Source records:
=======
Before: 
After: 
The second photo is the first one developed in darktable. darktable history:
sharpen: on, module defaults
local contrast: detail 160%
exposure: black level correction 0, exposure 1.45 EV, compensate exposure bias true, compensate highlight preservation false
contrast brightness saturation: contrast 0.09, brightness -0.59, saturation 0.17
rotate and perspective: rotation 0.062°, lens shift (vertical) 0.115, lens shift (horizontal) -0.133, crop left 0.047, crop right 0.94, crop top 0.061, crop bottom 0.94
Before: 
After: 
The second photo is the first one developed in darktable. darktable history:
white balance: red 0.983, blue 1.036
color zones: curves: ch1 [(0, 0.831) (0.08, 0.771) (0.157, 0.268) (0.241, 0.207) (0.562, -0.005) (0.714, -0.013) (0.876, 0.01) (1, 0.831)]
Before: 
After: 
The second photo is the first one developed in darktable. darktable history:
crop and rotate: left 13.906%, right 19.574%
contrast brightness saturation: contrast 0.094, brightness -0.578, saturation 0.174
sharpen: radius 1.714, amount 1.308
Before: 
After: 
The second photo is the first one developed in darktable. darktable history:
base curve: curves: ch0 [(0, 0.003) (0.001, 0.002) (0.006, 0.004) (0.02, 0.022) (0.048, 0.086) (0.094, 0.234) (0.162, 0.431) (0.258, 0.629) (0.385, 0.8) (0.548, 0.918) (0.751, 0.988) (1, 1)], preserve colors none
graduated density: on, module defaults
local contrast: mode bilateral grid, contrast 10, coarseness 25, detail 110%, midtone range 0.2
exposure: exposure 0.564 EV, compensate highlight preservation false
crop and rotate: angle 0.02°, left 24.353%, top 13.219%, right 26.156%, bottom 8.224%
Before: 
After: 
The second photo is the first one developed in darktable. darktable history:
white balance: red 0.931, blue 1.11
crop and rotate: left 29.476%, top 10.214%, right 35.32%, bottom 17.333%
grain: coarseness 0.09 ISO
=======
* Work to do:
Convert every line of the items above into a Markdown table with two columns, "Row" for the sequential row number and "Text" for the line itself, omitting any blank lines.

* Answer in full:
| Row | Text |
|---|---|
| 1 | Before:  |
| 2 | After:  |
| 3 | The second photo is the first one developed in darktable. darktable history: |
| 4 | sharpen: on, module defaults |
| 5 | local contrast: detail 160% |
| 6 | exposure: black level correction 0, exposure 1.45 EV, compensate exposure bias true, compensate highlight preservation false |
| 7 | contrast brightness saturation: contrast 0.09, brightness -0.59, saturation 0.17 |
| 8 | rotate and perspective: rotation 0.062°, lens shift (vertical) 0.115, lens shift (horizontal) -0.133, crop left 0.047, crop right 0.94, crop top 0.061, crop bottom 0.94 |
| 9 | Before:  |
| 10 | After:  |
| 11 | The second photo is the first one developed in darktable. darktable history: |
| 12 | white balance: red 0.983, blue 1.036 |
| 13 | color zones: curves: ch1 [(0, 0.831) (0.08, 0.771) (0.157, 0.268) (0.241, 0.207) (0.562, -0.005) (0.714, -0.013) (0.876, 0.01) (1, 0.831)] |
| 14 | Before:  |
| 15 | After:  |
| 16 | The second photo is the first one developed in darktable. darktable history: |
| 17 | crop and rotate: left 13.906%, right 19.574% |
| 18 | contrast brightness saturation: contrast 0.094, brightness -0.578, saturation 0.174 |
| 19 | sharpen: radius 1.714, amount 1.308 |
| 20 | Before:  |
| 21 | After:  |
| 22 | The second photo is the first one developed in darktable. darktable history: |
| 23 | base curve: curves: ch0 [(0, 0.003) (0.001, 0.002) (0.006, 0.004) (0.02, 0.022) (0.048, 0.086) (0.094, 0.234) (0.162, 0.431) (0.258, 0.629) (0.385, 0.8) (0.548, 0.918) (0.751, 0.988) (1, 1)], preserve colors none |
| 24 | graduated density: on, module defaults |
| 25 | local contrast: mode bilateral grid, contrast 10, coarseness 25, detail 110%, midtone range 0.2 |
| 26 | exposure: exposure 0.564 EV, compensate highlight preservation false |
| 27 | crop and rotate: angle 0.02°, left 24.353%, top 13.219%, right 26.156%, bottom 8.224% |
| 28 | Before:  |
| 29 | After:  |
| 30 | The second photo is the first one developed in darktable. darktable history: |
| 31 | white balance: red 0.931, blue 1.11 |
| 32 | crop and rotate: left 29.476%, top 10.214%, right 35.32%, bottom 17.333% |
| 33 | grain: coarseness 0.09 ISO |